Por um mecanismo fácil de descrever, sempre esqueço desses dois verbos, lacrar e cancelar, quando quero me referir a duas práticas comuns no universo das redes sociais – a lacração e o cancelamento.
Se o prezado leitor não sabe, lacrar é uma hipérbole para descrever a vitória que ocorre mediante uma afirmação definitiva, uma intervenção vencedora numa – como chamar? – conversa, numa disputa, no Facebook ou assemelhado. Lacrar é o ponto mais extremo de “dar nos dedos”: não há mais o que dizer, é triunfo completo.
A leitora pode não saber, então explico: cancelar é o equivalente de lacrar mas numa atitude ainda mais forte. Impede o cancelado de continuar se mexendo, se movimentando, se manifestando, no contexto. Pode-se cancelar atacando em massa uma postagem, bloqueando o sujeito, deixando de ser amigo dele etc.
Passei por uma experiência breve mas significativa a esse respeito uns meses atrás. Havia dado uma entrevista para o Luiz Rebinski, do jornal Rascunho, de Curitiba, acerca de tópicos relativos ao meu livro, lançado em 2021, Duas Formações, uma História (editora Arquipélago). Expliquei coisas, desdobrei reflexões e, ao final, o entrevistador me perguntou quem eu andava lendo de escritores contemporâneos brasileiros. Alinhei uns nomes, que me vieram sem muita escolha racional.
Ocorreu que um desses escritores recortou, de boa fé, a resposta e a postou no Facebook. Bá. Nos dias seguintes, dezenas, talvez algumas centenas de pessoas entraram na postagem para me acusar de tudo e mais um pouco: ter deixado de citar uns e umas, mulheres ou lgbts, indígenas ou negros etc, no fim das contas, de não ser confiável – estou usando aqui de eufemismos, para não poluir o breve momento desta leitura, que agradeço.

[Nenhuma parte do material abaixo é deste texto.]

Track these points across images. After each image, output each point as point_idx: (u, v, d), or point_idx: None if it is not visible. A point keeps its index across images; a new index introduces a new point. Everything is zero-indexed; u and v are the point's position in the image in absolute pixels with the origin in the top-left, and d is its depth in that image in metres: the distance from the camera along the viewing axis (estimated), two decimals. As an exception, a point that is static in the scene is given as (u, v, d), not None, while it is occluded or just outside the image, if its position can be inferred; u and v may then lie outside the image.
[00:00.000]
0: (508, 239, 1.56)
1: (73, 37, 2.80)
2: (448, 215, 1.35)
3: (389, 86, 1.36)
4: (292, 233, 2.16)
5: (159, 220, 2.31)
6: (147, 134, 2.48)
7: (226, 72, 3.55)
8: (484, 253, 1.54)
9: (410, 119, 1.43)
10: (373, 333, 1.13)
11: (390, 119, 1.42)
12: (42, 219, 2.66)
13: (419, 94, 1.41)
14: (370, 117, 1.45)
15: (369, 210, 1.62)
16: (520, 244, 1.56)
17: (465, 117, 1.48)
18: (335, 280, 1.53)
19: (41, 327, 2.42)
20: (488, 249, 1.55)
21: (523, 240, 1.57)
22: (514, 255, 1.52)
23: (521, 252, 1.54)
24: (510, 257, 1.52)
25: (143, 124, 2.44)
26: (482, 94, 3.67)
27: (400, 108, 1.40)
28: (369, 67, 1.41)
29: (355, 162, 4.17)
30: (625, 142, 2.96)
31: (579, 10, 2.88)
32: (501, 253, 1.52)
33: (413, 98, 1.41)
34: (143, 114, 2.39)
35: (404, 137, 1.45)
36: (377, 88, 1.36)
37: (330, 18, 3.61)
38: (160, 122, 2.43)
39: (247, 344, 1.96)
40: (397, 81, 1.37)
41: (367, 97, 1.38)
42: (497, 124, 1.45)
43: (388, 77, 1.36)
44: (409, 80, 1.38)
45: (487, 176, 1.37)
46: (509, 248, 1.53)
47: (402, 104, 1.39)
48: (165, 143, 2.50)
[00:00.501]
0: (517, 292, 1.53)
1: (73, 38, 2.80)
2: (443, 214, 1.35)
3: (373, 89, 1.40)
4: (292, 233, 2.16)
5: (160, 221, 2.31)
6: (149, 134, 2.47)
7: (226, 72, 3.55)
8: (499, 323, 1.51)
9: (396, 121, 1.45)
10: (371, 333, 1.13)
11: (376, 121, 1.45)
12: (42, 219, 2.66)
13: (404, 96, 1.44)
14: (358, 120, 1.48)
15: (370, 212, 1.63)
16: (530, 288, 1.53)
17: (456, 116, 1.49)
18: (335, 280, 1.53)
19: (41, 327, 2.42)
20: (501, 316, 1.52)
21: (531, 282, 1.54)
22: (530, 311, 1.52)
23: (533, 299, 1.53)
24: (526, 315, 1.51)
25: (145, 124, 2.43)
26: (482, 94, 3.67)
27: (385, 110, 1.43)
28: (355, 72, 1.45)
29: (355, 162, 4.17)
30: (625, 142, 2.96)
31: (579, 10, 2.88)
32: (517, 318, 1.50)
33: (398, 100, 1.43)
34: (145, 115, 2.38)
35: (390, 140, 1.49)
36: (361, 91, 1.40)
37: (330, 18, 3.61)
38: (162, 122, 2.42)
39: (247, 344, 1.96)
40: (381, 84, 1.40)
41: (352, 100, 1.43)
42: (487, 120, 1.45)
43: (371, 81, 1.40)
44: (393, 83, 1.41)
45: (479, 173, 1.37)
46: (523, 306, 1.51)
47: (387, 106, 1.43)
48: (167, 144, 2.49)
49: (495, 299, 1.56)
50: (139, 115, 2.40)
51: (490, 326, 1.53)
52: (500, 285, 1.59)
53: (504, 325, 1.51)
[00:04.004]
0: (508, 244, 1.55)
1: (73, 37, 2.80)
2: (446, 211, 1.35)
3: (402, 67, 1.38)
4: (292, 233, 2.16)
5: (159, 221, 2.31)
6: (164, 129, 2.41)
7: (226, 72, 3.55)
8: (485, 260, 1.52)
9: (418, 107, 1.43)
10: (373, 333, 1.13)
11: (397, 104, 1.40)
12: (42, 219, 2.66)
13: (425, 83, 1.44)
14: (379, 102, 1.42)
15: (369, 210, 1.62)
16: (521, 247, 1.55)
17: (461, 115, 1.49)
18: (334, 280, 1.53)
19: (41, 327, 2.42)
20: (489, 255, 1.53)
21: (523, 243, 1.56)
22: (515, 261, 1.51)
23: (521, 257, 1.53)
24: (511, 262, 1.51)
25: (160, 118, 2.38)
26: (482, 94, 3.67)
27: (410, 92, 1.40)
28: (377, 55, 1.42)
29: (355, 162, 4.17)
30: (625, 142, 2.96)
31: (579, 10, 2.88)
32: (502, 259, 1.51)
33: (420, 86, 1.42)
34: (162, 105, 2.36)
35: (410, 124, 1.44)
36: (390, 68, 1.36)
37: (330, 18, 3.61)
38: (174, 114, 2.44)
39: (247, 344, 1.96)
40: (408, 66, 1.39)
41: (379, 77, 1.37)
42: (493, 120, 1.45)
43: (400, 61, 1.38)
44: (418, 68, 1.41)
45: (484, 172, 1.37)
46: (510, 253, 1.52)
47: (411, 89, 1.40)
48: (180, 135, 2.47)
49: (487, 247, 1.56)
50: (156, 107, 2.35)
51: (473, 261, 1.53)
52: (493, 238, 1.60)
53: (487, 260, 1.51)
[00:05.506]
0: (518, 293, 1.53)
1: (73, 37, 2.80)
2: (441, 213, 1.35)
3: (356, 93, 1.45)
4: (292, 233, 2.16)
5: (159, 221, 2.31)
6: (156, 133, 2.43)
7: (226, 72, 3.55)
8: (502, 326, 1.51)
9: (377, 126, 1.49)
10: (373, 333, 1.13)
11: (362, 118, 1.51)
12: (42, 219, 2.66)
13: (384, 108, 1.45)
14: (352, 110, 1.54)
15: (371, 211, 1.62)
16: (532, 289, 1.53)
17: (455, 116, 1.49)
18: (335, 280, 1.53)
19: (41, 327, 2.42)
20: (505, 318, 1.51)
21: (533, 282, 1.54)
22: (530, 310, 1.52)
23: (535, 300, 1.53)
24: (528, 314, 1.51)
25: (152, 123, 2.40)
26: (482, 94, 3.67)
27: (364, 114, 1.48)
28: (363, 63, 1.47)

Alertado por um amigo, fui ver a postagem; me apavorei. E tive ainda a infeliz ideia de fazer uma postagem em defesa de mim mesmo, quando havia apenas poucos insultos. Disse que por favor considerassem que aquilo era apenas um final de entrevista, contra uma trajetória de mais de 30 anos de crítica literária em muitos veículos de imprensa, mais a sala de aula etc. Não adiantou nada. Dormi mal essa noite.
Depois tive uma decisão que me ajudou a conciliar o sono: parei de ver a enfiada de ironias finas e grossas, deboches variados, lacrações e cancelamentos seguintes. Era uma tentação, uma curiosidade, um pouco mórbida, mas resisti. Foi quando me dei conta dos ecos fonéticos entre três verbos: lacrar, cancelar, calar.